Your answer should be the number of lines in the listing that hold the string "laptop", with no other words.

....................

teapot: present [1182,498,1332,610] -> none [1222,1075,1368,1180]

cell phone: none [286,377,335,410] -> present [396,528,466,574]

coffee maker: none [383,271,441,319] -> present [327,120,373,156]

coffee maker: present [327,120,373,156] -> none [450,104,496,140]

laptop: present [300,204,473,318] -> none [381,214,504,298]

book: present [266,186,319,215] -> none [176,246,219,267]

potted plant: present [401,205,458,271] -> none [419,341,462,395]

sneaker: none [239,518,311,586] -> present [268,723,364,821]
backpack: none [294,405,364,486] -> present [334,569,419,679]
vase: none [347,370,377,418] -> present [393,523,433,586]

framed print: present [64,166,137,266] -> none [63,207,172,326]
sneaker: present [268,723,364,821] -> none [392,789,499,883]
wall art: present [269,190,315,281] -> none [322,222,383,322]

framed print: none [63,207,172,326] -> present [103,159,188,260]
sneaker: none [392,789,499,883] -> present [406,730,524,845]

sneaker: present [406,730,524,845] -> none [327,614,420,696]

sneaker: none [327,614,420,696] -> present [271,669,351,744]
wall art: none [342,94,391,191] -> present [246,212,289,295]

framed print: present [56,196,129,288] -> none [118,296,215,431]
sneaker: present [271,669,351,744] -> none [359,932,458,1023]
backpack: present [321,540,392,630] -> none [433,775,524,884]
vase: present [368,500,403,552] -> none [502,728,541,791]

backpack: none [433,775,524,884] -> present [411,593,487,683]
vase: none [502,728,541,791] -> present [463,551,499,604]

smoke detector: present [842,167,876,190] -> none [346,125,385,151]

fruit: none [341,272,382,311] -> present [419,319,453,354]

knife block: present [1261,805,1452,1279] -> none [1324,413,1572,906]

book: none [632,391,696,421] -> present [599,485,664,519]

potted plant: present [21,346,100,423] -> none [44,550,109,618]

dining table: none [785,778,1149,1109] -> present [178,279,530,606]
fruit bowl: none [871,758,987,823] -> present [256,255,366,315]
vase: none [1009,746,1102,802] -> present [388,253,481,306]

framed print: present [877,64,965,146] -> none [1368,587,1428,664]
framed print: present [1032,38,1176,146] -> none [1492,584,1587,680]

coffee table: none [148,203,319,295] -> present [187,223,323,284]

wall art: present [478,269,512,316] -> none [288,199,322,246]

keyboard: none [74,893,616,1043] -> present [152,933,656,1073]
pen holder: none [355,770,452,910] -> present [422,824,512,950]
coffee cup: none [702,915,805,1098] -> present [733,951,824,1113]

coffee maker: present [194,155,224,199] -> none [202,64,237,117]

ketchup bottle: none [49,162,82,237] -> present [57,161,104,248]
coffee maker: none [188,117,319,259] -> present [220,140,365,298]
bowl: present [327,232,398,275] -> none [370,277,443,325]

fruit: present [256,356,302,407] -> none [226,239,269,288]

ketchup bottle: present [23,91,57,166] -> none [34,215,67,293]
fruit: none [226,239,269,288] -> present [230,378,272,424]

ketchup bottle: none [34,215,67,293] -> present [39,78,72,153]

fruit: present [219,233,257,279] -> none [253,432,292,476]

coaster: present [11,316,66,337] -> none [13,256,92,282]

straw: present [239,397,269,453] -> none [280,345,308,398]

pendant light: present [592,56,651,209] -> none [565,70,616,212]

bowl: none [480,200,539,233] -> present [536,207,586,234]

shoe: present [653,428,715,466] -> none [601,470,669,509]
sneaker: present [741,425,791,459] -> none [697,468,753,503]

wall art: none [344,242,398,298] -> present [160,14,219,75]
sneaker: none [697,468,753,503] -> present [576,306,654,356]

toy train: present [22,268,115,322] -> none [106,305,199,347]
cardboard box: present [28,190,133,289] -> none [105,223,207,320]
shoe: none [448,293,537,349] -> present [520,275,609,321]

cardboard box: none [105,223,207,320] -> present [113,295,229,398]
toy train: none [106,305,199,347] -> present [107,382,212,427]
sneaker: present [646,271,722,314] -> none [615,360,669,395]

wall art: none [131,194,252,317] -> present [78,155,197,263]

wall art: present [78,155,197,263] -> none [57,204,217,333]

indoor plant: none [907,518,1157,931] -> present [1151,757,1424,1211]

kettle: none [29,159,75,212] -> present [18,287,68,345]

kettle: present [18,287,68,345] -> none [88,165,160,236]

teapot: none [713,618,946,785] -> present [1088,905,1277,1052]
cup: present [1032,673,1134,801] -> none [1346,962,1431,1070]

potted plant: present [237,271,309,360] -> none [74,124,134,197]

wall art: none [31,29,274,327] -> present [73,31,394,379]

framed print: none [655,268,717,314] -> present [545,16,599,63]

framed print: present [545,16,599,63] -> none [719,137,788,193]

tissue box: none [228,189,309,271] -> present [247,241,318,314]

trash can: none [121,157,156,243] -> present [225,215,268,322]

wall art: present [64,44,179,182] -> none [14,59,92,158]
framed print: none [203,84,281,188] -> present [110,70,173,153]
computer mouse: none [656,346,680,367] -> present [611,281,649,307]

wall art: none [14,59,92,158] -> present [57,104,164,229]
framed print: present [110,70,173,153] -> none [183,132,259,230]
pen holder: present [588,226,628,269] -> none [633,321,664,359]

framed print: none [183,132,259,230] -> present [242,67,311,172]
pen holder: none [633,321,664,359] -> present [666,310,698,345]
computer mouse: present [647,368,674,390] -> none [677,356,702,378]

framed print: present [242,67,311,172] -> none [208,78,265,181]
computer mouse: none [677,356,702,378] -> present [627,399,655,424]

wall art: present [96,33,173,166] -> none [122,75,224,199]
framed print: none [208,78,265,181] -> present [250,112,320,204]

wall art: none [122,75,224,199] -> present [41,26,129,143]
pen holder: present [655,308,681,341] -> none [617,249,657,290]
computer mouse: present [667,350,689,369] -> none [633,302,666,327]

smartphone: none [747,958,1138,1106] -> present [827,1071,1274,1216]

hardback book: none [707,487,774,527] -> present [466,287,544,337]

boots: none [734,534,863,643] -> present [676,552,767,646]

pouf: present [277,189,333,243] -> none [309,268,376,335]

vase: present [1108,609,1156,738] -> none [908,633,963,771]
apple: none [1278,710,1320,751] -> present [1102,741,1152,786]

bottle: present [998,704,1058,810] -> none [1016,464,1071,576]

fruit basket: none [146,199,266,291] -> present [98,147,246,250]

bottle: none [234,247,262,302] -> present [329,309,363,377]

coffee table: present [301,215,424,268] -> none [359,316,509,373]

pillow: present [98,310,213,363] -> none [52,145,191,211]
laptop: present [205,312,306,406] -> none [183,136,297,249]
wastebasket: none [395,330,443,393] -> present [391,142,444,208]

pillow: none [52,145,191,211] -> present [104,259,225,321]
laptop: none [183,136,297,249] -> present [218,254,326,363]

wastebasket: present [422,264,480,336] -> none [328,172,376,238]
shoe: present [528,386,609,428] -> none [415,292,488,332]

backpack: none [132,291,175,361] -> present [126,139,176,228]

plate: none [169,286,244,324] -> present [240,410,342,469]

....................

RESULT OF THE TASK >> 3